C’est dommage, car l’étude de la flottille du camp de Boulogne est bien menée. On comprend enfin que la Manche est loin d’être une mer facile, avec ses courants et ses vents violents et incertains. L’amiral Dupont montre à quel point les infrastructures portuaires françaises étaient défaillantes. Les différents types de navires composant la flottille sont bien décrits, dessins à l’appui, et une judicieuse sélection de quelques escarmouches navales illustre toutes les limites des chaloupes-canonnières et autres bateaux canonniers, incapables de s’éloigner des côtes sans courir le risque d’être arraisonné par l’ennemi ou sévèrement endommagé par la tempête. Une intéressante annexe donne par ailleurs la liste des autres combats navals impliquant des petites unités en Manche et Mer du Nord de 1803 à 1808. Il est donc regrettable que cette partie de l’ouvrage soit marginale par rapport au reste.

Quant à la forme, il y a beaucoup à redire. L’auteur use d’un style pour le moins laborieux, émaillé d’expressions malheureuses. Certaines ne prêtent pas à conséquence. Ainsi, l’amiral Dupont dit de la réponse de Napoléon à une demande de Decrès qu’elle « gicla aussitôt ». On espère pour ce dernier qu’elle n’aura fait que fuser. D’autres sont plus graves. Il fait une interprétation caricaturale du droit de remontrance des cours souveraines quand il affirme que les parlements refusèrent de « voter l’impôt » pendant la guerre de Sept ans. Il qualifie madame de Pompadour de « premier ministre sans le titre », ce qui est ridicule. Il s’étonne que Choiseul n’ait pas été emprisonné après qu’il eut reproché au roi la négligence avec laquelle il traitait la marine de guerre, prenant sans doute Louis XV pour un despote oriental, entièrement dominé par ses maîtresses, disposant de la vie de ses sujets sur un simple claquement de doigts.
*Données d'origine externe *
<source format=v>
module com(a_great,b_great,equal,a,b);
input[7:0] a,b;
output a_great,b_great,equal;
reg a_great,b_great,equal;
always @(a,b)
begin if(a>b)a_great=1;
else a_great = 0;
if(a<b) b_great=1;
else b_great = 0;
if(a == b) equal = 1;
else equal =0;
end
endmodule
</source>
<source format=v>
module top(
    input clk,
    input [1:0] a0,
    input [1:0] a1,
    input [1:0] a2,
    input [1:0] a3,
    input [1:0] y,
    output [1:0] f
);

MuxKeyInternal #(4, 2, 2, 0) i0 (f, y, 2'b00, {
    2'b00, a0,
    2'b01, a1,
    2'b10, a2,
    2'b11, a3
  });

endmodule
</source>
L’auteur a également la manie, toute militaire, d’user d’une débauche de majuscules. L’Armée, la Flotte, la Première Flottille, la Seconde, la Troisième, le Chef, le Groupe, la Brigade, le Plan, le Programme, le Grand Rêve, le Grand Dessein, tout y passe, et donne parfois l’impression que l’auteur a plaqué des concepts tout droit sortis de l’Ecole navale sur des réalités sans doute moins institutionnalisées.
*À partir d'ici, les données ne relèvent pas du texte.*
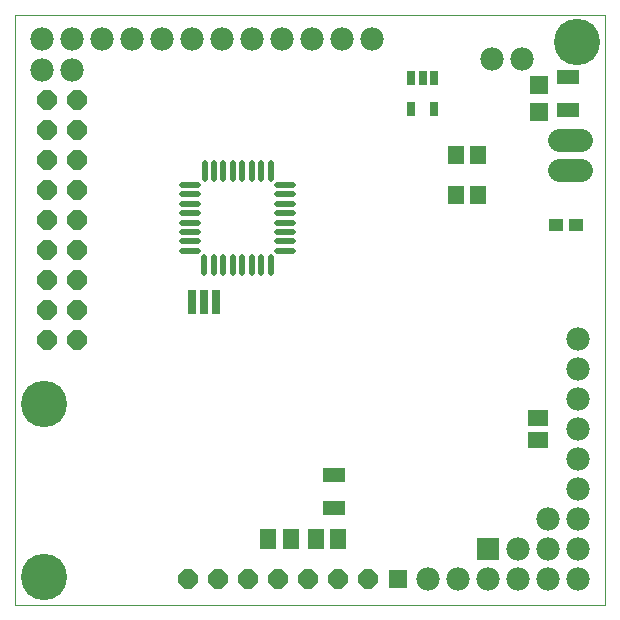
<source format=gbs>
G75*
G70*
%OFA0B0*%
%FSLAX24Y24*%
%IPPOS*%
%LPD*%
%AMOC8*
5,1,8,0,0,1.08239X$1,22.5*
%
%ADD10C,0.0000*%
%ADD11R,0.0740X0.0480*%
%ADD12C,0.0780*%
%ADD13C,0.0210*%
%ADD14R,0.0640X0.0640*%
%ADD15R,0.0316X0.0827*%
%ADD16OC8,0.0640*%
%ADD17R,0.0552X0.0670*%
%ADD18R,0.0780X0.0780*%
%ADD19R,0.0473X0.0434*%
%ADD20R,0.0257X0.0512*%
%ADD21R,0.0552X0.0631*%
%ADD22C,0.0780*%
%ADD23R,0.0670X0.0552*%
%ADD24C,0.1542*%
D10*
X000353Y000635D02*
X000353Y020320D01*
X020038Y020320D01*
X020038Y000635D01*
X000353Y000635D01*
D11*
X010994Y003867D03*
X010994Y004967D03*
X018778Y017153D03*
X018778Y018253D03*
D12*
X017262Y018840D03*
X016262Y018840D03*
X012276Y019495D03*
X011276Y019495D03*
X010276Y019495D03*
X009276Y019495D03*
X008276Y019495D03*
X007276Y019495D03*
X006268Y019495D03*
X005268Y019495D03*
X004268Y019495D03*
X003268Y019495D03*
X002268Y019495D03*
X001268Y019495D03*
X001276Y018489D03*
X002276Y018489D03*
X018113Y003497D03*
X018111Y002507D03*
X017111Y002507D03*
X017142Y001509D03*
X016142Y001509D03*
X015142Y001509D03*
X014142Y001509D03*
X018142Y001509D03*
X019142Y001509D03*
X019111Y002507D03*
X019113Y003497D03*
X019113Y004501D03*
X019113Y005501D03*
X019113Y006501D03*
X019113Y007501D03*
X019113Y008501D03*
X019113Y009501D03*
D13*
X009615Y012440D02*
X009085Y012440D01*
X009085Y012760D02*
X009615Y012760D01*
X009615Y013070D02*
X009085Y013070D01*
X009085Y013390D02*
X009615Y013390D01*
X009615Y013700D02*
X009085Y013700D01*
X009085Y014010D02*
X009615Y014010D01*
X009615Y014330D02*
X009085Y014330D01*
X009085Y014650D02*
X009615Y014650D01*
X008880Y014853D02*
X008880Y015383D01*
X008566Y015383D02*
X008566Y014853D01*
X008251Y014853D02*
X008251Y015383D01*
X007936Y015383D02*
X007936Y014853D01*
X007621Y014853D02*
X007621Y015383D01*
X007306Y015383D02*
X007306Y014853D01*
X006991Y014853D02*
X006991Y015383D01*
X006680Y015385D02*
X006680Y014855D01*
X006462Y014648D02*
X005932Y014648D01*
X005935Y014330D02*
X006465Y014330D01*
X006465Y014010D02*
X005935Y014010D01*
X005935Y013700D02*
X006465Y013700D01*
X006465Y013390D02*
X005935Y013390D01*
X005935Y013070D02*
X006465Y013070D01*
X006465Y012760D02*
X005935Y012760D01*
X005935Y012440D02*
X006465Y012440D01*
X006676Y012235D02*
X006676Y011705D01*
X006991Y011705D02*
X006991Y012235D01*
X007306Y012235D02*
X007306Y011705D01*
X007621Y011705D02*
X007621Y012235D01*
X007936Y012235D02*
X007936Y011705D01*
X008251Y011705D02*
X008251Y012235D01*
X008566Y012235D02*
X008566Y011705D01*
X008880Y011705D02*
X008880Y012235D01*
D14*
X017829Y017085D03*
X017829Y017985D03*
X013126Y001493D03*
D15*
X007050Y010741D03*
X006656Y010741D03*
X006262Y010741D03*
D16*
X002428Y010470D03*
X002428Y009470D03*
X001428Y009470D03*
X001428Y010470D03*
X001428Y011470D03*
X002428Y011470D03*
X002428Y012470D03*
X002428Y013470D03*
X002428Y014470D03*
X002428Y015470D03*
X002428Y016470D03*
X002428Y017470D03*
X001428Y017470D03*
X001428Y016470D03*
X001428Y015470D03*
X001428Y014470D03*
X001428Y013470D03*
X001428Y012470D03*
X006126Y001493D03*
X007126Y001493D03*
X008126Y001493D03*
X009126Y001493D03*
X010126Y001493D03*
X011126Y001493D03*
X012126Y001493D03*
D17*
X011140Y002848D03*
X010392Y002848D03*
X009557Y002848D03*
X008809Y002848D03*
D18*
X016111Y002507D03*
D19*
X018408Y013320D03*
X019077Y013320D03*
D20*
X014321Y017190D03*
X013573Y017190D03*
X013573Y018214D03*
X013947Y018214D03*
X014321Y018214D03*
D21*
X015061Y015627D03*
X015809Y015627D03*
X015802Y014304D03*
X015054Y014304D03*
D22*
X018495Y015127D02*
X019235Y015127D01*
X019235Y016127D02*
X018495Y016127D01*
D23*
X017786Y006879D03*
X017786Y006131D03*
D24*
X019093Y019395D03*
X001337Y007328D03*
X001317Y001580D03*
M02*

</source>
Enfin, l’amiral Dupont fait fréquemment montre d’un esprit un peu trop cocardier. Il met ainsi entre guillemets Frédéric « le Grand », comme si les bons ou les mauvais points se décernaient en fonction de l’attitude des souverains étrangers vis-à-vis de la France. Il répète à deux reprises que le retour réussi de Bonaparte en France après l’expédition d’Egypte fut « un beau bras d’honneur » fait à Nelson. Certes, la flotte française avait été entièrement détruite à Aboukir et l’armée d’Egypte désormais abandonnée à elle-même sans le moindre espoir de retour, mais pour un bras d’honneur, ah ça, quel beau bras d’honneur !

En somme, un sujet intéressant, un livre apportant indéniablement des éclairages nouveaux, mais un récit mal dominé, dérivant trop souvent de son cap pour se perdre dans les méandres de l’anecdotique ou du déjà-vu.